Aile, toplumun temel taşı olarak kabul edilir ve tarih boyunca pek çok kültürde kutsal bir kurum olarak yüceltilmiştir. Bu kutsallaştırma, çoğu zaman ailenin bekası ve huzuru için gerekli görülen katı roller ve davranış kalıplarını da beraberinde getirmiştir. Özellikle kadın, bu kutsal yapının merkezine konumlandırılarak, geleneksel olarak çizilen rollerle sıkı sıkıya ilişkilendirilmiştir.

"Ailenin kutsallığı” söylemi, yıllardır kadının omuzlarına süslü cümlelere sarılmış ağır bir sorumluluk olarak bırakılıyor. Oysa aileyi kutsallaştırmak, onu kimsenin üzerine yıkmak anlamına gelmez; tam tersine, yükü paylaşarak güçlendirmek demektir. Kadının rolünü yalnızca ev içiyle sınırlamak, onun potansiyelini değil, aslında toplumun potansiyelini de daraltır. Çünkü kadının özgür olduğu yerde çocuklar daha mutlu, aile daha sağlam, toplum daha ilericidir. hiçbir toplum, nüfusunun yarısına “senin yerin burası” diyerek ileri gidemez.

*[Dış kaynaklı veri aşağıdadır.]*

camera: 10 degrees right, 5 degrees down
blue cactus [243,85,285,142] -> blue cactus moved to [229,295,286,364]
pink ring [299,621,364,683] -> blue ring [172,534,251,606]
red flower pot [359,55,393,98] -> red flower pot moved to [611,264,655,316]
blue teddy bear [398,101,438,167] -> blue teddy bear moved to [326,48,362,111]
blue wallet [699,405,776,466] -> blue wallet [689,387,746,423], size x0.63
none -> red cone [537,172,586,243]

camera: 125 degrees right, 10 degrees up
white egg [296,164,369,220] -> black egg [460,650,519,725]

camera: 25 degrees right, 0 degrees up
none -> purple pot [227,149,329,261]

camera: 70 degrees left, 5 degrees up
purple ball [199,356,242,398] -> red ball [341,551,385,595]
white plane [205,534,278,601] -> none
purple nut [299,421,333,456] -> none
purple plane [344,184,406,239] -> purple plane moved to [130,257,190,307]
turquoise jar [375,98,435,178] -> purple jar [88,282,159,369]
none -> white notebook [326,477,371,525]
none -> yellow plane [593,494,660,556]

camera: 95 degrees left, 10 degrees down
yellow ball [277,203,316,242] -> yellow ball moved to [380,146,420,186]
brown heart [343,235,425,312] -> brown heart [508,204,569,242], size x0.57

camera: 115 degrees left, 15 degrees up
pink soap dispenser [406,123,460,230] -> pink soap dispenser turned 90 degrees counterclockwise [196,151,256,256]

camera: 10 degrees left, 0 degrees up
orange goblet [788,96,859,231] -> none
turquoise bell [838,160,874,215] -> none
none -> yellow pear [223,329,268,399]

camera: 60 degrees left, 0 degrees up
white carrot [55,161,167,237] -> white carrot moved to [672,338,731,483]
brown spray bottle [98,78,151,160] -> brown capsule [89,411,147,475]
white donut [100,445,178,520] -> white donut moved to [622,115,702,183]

Kadını eve hapseden anlayış, aileyi korumaz; aksine, tek kanadı kırık bir kuş gibi uçmaya zorlar.Elbette aile değerlidir, elbette kutsanabilir… Ama kutsiyet, kadınların görmezden gelindiği ya da rollerinin dikte edildiği bir zeminde doğmaz. Bir aile, kadın ve erkeğin omuz omuza, birbirinin hayallerine aynı oranda hak tanıdığı bir yapıda güçlü olur.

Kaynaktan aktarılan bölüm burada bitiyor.